• _TASK OBJECTIVE_: Report the number of lines in the material below that contain "ptid", without any other words.

──────────────────────────────

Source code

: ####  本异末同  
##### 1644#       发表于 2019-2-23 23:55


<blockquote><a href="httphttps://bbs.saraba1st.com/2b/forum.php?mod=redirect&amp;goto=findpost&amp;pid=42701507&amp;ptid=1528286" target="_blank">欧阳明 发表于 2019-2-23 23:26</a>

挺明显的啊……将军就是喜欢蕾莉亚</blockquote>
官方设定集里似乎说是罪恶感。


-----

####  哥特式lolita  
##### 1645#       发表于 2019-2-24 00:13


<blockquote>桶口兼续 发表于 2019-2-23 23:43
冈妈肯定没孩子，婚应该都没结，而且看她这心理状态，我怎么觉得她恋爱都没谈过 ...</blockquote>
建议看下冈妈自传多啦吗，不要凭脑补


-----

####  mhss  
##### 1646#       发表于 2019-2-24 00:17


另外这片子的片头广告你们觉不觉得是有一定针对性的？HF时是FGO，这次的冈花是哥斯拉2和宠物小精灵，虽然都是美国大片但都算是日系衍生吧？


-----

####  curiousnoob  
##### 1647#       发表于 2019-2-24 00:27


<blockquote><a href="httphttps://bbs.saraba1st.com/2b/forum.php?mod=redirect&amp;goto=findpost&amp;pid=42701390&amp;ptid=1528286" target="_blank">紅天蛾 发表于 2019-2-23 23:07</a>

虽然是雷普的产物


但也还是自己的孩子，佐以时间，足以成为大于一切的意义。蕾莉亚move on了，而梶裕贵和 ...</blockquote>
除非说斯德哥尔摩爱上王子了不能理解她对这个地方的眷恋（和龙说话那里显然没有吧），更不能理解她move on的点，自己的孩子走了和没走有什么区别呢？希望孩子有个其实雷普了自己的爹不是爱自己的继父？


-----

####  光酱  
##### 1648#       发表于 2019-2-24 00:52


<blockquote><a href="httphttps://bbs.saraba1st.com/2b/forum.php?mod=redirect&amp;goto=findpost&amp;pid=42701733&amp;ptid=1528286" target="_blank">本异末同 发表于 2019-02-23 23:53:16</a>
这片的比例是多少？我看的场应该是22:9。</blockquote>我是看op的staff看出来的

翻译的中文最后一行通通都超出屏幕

──────────────────────────────

• _RESULT BELOW_: 3